Stachyose en raffinose zijn de belangrijkste componenten van soja-α-galactosiden of oligosachariden. Het zijn eenvoudige suikers die een sucrosemolecuul bevatten waaraan α-d-galactopyranosyl-eenheden in α-1 zijn gehecht, 6-galactosidische koppelingen (Figuur 1).
Stachyose en raffinose kunnen niet worden verteerd in het maagdarmkanaal vanwege de afwezigheid van α-1, 6-galactosidase-activiteit in het darmslijmvlies van monogastrische dieren, die nodig is om de bovengenoemde α-1 te breken, 6-galactosidische koppelingen. Bijgevolg, beide α-galactosiden gaan onverteerd naar de dikke darm waar ze anaëroob kunnen worden gefermenteerd door darmbacteriën (Hill, 2003). Echter, de achterdarmfermentatie van vleeskuikens is mogelijk niet zo effectief als bij varkens; vooral bij jonge kuikens, wiens darmmicrobiota nog niet volledig tot rust is gekomen. Als het startvoer voor kippen veel soja-α-galactosiden bevat, sommige hiervan zullen nooit gefermenteerd worden in de dikke darm.
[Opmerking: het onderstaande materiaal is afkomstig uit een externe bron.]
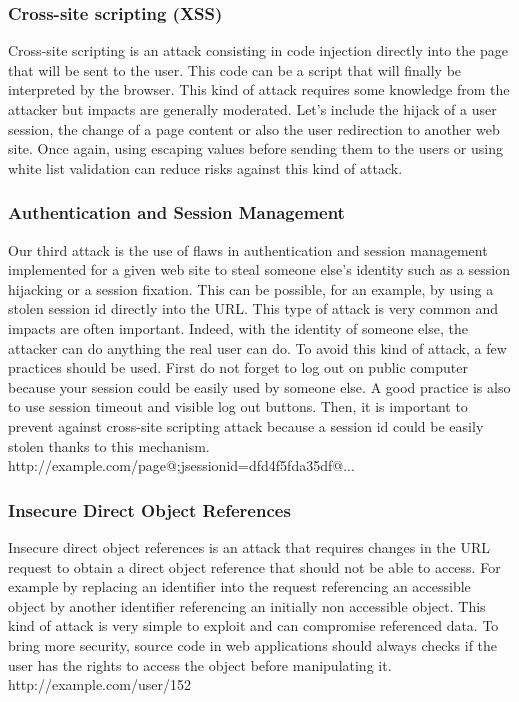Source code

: 
\subsubsection{Cross-site scripting (XSS)}
Cross-site scripting is an attack consisting in code injection directly into
the page that will be sent to the user. This code can be a script that will
finally be interpreted by the browser. This kind of attack requires some
knowledge from the attacker but impacts are generally moderated. Let's include
the hijack of a user session, the change of a page content or also the user
redirection to another web site. Once again, using escaping values before
sending them to the users or using white list validation can reduce risks
against this kind of attack.


\subsubsection{Authentication and Session Management}
Our third attack is the use of flaws in authentication and session management
implemented for a given web site to steal someone else's identity such as a
session hijacking or a session fixation. This can be possible, for an example,
by using a stolen session id directly into the URL. This type of attack is
very common and impacts are often important. Indeed, with the identity of
someone else, the attacker can do anything the real user can do. To avoid this
kind of attack, a few practices should be used. First do not forget to log out
on public computer because your session could be easily used by someone else.
A good practice is also to use session timeout and visible log out buttons.
Then, it is important to prevent against cross-site scripting attack because a
session id could be easily stolen thanks to this mechanism.
\\
http://example.com/page@;jsessionid=dfd4f5fda35df@...

\subsubsection{Insecure Direct Object References}
Insecure direct object references is an attack that requires changes in the
URL request to obtain a direct object reference that should not be able to
access. For example by replacing an identifier into the request referencing an
accessible object by another identifier referencing an initially non
accessible object. This kind of attack is very simple to exploit and can
compromise referenced data. To bring more security, source code in web
applications should always checks if the user has the rights to access the
object before manipulating it.
\\
http://example.com/user/152


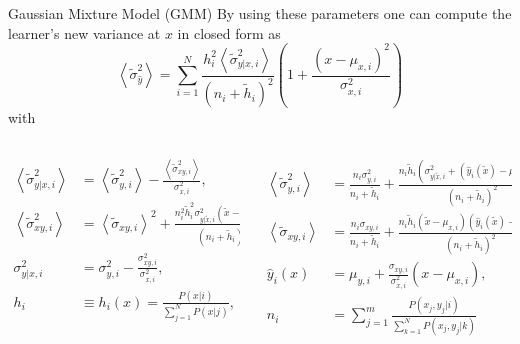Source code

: \documentclass{beamer}
\newcommand{\xt}{\tilde{x}}
\newcommand{\hht}{\tilde{h}}
\newcommand{\st}{\tilde{\sigma}}
\newcommand{\E}[1]{\left< #1 \right>}
\begin{document}
\begin{frame}{Gaussian Mixture Model (GMM)}
\footnotesize
By using these parameters one can compute the learner's new variance at $x$ in
closed form as
\begin{equation}
   \E{\st_{\hat{y}}^2} = \sum_{i=1}^N
   \frac{h_i^2 \E{\st_{y|x,i}^2}}{ (n_i+\hht_i)^2}
   \left( 1+\frac{(x-\mu_{x,i})^2}{\sigma_{x,i}^2} \right)
\end{equation}
with
\tiny
\begin{columns}[t]
\begin{column}{0.45\textwidth}
\[\begin{split}
\E{\st_{y|x,i}^2} &= \E{\st_{y,i}^2} - \frac{\E{\st_{xy,i}^2}}{\sigma_{x,i}^2},\\
\E{\st_{xy,i}^2} &= \E{\st_{xy,i}}^2 +
\frac{n_i^2\hht_i^2\sigma_{y|\xt,i}^2(\xt-\mu_{x,i})^2}{(n_i+\hht_i)^4},\\
\sigma_{y|x,i}^2 &= \sigma_{y,i}^2 - \frac{\sigma_{xy,i}^2}{\sigma_{x,i}^2},\\
h_i &\equiv h_i(x) = \frac{P(x|i)}{\sum_{j=1}^N P(x|j)},
\end{split}\]
\end{column}
\begin{column}{0.55\textwidth}
\[\begin{split}
\E{\st_{y,i}^2} &= \frac{n_i\sigma_{y,i}^2}{n_i+\hht_i} +
\frac{n_i\hht_i\left(\sigma_{y|\xt,i}^2 + (\hat{y}_i(\xt)-\mu_{y,i})^2 \right)}
{(n_i+\hht_i)^2}, \\
\E{\st_{xy,i}} &= \frac{n_i\sigma_{xy,i}}{n_i+\hht_i} +
\frac{n_i\hht_i (\xt-\mu_{x,i})(\hat{y}_i(\xt)-\mu_{y,i})}
{(n_i+\hht_i)^2},\\
\hat{y}_i(x) &= \mu_{y,i} + \frac{\sigma_{xy,i}}{\sigma_{x,i}^2}(x-\mu_{x,i}), \\
n_i &= \sum_{j=1}^m \frac{P(x_j,y_j|i)}{\sum_{k=1}^N P(x_j,y_j|k)}
\end{split}\]
\end{column}
\end{columns}
\end{frame}

\end{document}
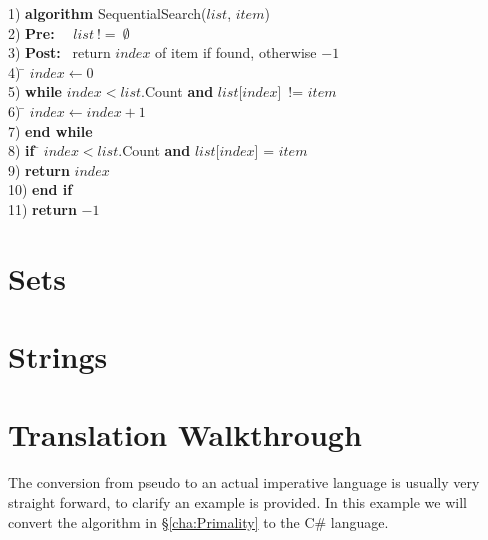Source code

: \documentclass[10pt,oneside,a4paper]{report}
\begin{document}
\begin{tabbing}
1) \textbf{alg}\= \textbf{orithm} SequentialSearch($list$, $item$)\\
2) \> \textbf{Pre:}~~ $list~!=~\emptyset$ \\
3) \> \textbf{Post:}~ return $index$ of item if found, otherwise $-1$ \\
4) \> \= $index \leftarrow 0$ \\
5) \> \textbf{whi}\= \textbf{le} $index < list$.Count  \textbf{and} $list$[$index$]~!= $item$ \\
6) \> \> \= $index \leftarrow index+1$ \\
7) \> \textbf{end while} \\
8) \> \textbf{if }\= $ index < list$.Count  \textbf{and} $list$[$index$] = $item$ \\
9) \> \> \textbf{return} $index$ \\
10)\> \textbf{end if} \\
11)\> \textbf{return} $-1$ \\ 

\end{tabbing}


\chapter{Sets}

\chapter{Strings}

\appendix
\chapter{Translation Walkthrough}
The conversion from pseudo to an actual imperative language is usually very straight forward, to clarify an example is provided.
In this example we will convert the algorithm in \S\ref{cha:Primality} to the C\# language.
\end{document}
Marteau en Boutron-Ruault (2002) rapporteerden dat onverteerbare koolhydraten, zoals stachyose en raffinose, oefenen een osmotisch effect uit in het maagdarmkanaal als ze niet worden gefermenteerd. Dit hoge osmotische effect maakt de digesta waterig, wat de transittijd van de spijsvertering in de darm van de kip verkort, resulterend in een toename van de intensiteit van diarree en, vervolgens, in een toename van de vochtigheid van het strooisel (Figuur 2).
Perryman et al. (2013) rapporteerden een aanzienlijke daling van de incidentie van FPD bij het verminderen van het gehalte aan soja-α-galactosiden in vleeskuikenvoer (Figuur 3), wat de negatieve impact bevestigt die deze onverteerbare stoffen kunnen hebben op de gezondheid van de voetzolen bij kippen.
Samengevat, wanneer uw kudden FPD lijden, naast het evalueren van alle predisponerende factoren die verband houden met het weer, huisvesting en voorzieningen, drinksysteem, beddengoed materiaal, management en gezondheidstoestand, het is absoluut noodzakelijk om de samenstelling van het voer te controleren, vooral het startvoer. In deze betekenis, onder andere voedingsstrategieën, de vermindering van het gehalte aan onverteerbare soja-oligosachariden in startvoer voor vleeskuikens zal FPD helpen verbeteren en zal bijdragen aan het welzijn van kippen.